Scilla — Macro of single bell flower
Macro of single bell flower
spring

Scilla

siberica (Siberian Squill)

Seasonspring
ScentNone — scilla is all about colour, not scent
Vase life7-14 days
Colour

Tiny nodding bells in electric blue that self-seed into spreading carpets under deciduous trees. Plant fifty bulbs and in three years you'll have something that looks like it's been there forever.

— ROSIE

Rosie's Take

There's a blue that only exists in early spring — a vivid, electric, almost unnatural blue that appears at ground level in March and makes you wonder if someone's dropped something. Scilla siberica is that blue. Small, nodding, bell-shaped flowers, no more than four inches tall, in a colour so intense it seems to vibrate against the bare brown earth. It's the blue equivalent of a shout.

Each bulb produces just a handful of flowers on short, fleshy stems, with narrow, strap-shaped leaves that emerge at the same time. Individually, they're tiny — easy to miss, easy to step on. But scilla's genius is in numbers. Plant fifty bulbs under a deciduous tree and within three or four years you'll have a carpet of that impossible blue spreading across the ground. They self-seed with quiet determination, each year a little wider, a little denser, until you've got something that looks like a puddle of fallen sky.

The timing is perfect. They flower after the snowdrops but before the daffodils, filling a gap in the spring calendar that would otherwise be empty. By the time the tree canopy unfurls and blocks the light, scilla has already set seed and retreated underground. The whole performance — emerge, flower, seed, vanish — takes about four weeks. It's the botanical equivalent of a perfectly timed cameo.

——————

[Work instruction A]:
Answer from the Scilla profile:
(i) What vase life does it give?
(ii) How tall are the flowers, at most?
(iii) How long does the whole performance of emerging, flowering, seeding and vanishing take?
[Work instruction B]:
Continue the Scilla profile past its final paragraph, keeping its voice.
The rows that follow have nothing to do with the Scilla profile.

——————

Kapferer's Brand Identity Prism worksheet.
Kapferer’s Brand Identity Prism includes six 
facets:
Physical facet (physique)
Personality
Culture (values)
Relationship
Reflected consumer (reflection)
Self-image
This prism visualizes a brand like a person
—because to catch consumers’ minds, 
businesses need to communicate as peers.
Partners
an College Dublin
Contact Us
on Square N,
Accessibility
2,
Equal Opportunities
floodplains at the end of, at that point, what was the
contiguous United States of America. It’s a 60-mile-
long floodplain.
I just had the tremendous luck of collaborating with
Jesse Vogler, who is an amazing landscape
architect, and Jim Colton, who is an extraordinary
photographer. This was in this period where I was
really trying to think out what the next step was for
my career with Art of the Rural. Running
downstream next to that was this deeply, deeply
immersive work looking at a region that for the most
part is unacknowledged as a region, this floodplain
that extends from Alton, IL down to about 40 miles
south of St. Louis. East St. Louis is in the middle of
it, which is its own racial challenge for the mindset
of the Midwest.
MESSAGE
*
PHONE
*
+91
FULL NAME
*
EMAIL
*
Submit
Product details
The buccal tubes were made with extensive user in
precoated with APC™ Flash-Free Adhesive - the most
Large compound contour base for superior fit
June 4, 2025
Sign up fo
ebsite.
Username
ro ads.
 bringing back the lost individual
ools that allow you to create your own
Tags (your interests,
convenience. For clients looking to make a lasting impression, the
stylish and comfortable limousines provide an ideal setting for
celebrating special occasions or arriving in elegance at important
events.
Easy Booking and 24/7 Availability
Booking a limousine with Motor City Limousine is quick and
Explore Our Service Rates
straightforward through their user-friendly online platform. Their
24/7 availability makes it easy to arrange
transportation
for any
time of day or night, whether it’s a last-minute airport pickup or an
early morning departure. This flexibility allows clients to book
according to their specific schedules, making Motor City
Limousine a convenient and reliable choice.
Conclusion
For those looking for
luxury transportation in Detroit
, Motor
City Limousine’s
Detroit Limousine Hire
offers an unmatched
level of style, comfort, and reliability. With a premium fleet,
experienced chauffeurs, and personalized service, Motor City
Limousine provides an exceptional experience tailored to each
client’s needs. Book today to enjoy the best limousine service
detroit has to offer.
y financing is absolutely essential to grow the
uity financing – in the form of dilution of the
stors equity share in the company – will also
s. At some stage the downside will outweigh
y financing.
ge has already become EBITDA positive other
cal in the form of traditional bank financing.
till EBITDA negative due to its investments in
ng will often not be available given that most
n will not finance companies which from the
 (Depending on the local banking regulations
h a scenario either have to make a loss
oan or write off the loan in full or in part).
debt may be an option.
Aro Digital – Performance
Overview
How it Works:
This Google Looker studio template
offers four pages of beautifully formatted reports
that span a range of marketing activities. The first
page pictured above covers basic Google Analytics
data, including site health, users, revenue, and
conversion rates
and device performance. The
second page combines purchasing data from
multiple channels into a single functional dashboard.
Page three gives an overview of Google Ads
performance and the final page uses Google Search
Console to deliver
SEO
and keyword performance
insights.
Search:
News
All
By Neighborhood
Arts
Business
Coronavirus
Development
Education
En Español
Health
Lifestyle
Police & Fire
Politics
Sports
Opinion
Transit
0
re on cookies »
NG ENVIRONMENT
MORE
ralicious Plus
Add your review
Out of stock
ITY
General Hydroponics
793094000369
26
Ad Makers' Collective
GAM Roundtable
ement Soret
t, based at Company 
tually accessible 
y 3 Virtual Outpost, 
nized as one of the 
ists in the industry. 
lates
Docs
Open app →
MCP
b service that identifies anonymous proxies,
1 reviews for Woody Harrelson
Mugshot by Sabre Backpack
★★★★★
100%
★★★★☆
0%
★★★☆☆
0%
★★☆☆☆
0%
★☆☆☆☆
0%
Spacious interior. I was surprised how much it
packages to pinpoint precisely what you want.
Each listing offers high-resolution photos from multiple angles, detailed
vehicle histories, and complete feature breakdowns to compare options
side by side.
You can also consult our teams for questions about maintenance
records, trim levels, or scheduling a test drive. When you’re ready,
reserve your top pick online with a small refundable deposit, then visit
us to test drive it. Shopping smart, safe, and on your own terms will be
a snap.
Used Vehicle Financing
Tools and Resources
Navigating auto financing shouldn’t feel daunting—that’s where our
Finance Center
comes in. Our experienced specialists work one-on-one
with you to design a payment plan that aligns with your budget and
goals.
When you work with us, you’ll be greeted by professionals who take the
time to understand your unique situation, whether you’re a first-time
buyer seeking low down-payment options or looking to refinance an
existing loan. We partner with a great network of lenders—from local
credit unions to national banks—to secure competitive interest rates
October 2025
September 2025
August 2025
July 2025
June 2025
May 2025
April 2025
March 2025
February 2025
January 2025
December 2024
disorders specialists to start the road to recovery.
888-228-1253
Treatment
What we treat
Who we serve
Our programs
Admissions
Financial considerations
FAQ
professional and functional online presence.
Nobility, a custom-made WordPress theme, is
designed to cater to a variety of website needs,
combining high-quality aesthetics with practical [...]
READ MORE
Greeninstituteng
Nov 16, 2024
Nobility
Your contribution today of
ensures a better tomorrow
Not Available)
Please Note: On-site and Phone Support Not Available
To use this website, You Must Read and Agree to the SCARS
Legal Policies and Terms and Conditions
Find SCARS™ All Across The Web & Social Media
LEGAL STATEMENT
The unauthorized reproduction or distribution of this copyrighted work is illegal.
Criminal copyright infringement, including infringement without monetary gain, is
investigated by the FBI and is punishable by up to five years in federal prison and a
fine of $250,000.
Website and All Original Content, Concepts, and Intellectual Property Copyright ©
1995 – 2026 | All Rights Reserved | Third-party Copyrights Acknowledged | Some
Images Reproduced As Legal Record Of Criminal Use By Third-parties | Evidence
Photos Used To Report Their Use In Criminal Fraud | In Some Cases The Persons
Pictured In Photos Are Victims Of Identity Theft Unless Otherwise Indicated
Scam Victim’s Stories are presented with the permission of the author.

——————

[Answer area A]:
(i) 7-14 days
(ii) No more than four inches tall
(iii) About four weeks

[Answer area B]:
I plant mine under a silver birch where they've spread into a drift that stops visitors in their tracks every March. I don't feed them, don't water them, don't do anything except leave them alone. They're the cheapest, easiest, most reliable way I know to make a piece of garden look like it's been there for generations.

From the folklore cabinet

Despite the name 'siberica,' this scilla's range extends far beyond Siberia — it grows wild across Russia, Turkey, and the Caucasus. It was one of the earliest spring bulbs to be cultivated in European gardens, arriving in the late eighteenth century. In its native habitats, it carpets forests and meadows in such numbers that entire hillsides turn blue. The genus name 'Scilla' comes from the Greek word for 'to harm' — several related species are toxic, containing cardiac glycosides. The Victorians loved scilla for underplanting in their woodland gardens, and many of those original plantings survive today, still spreading, still that same startling blue. A plant that outlasts the gardener who planted it. I find that rather comforting.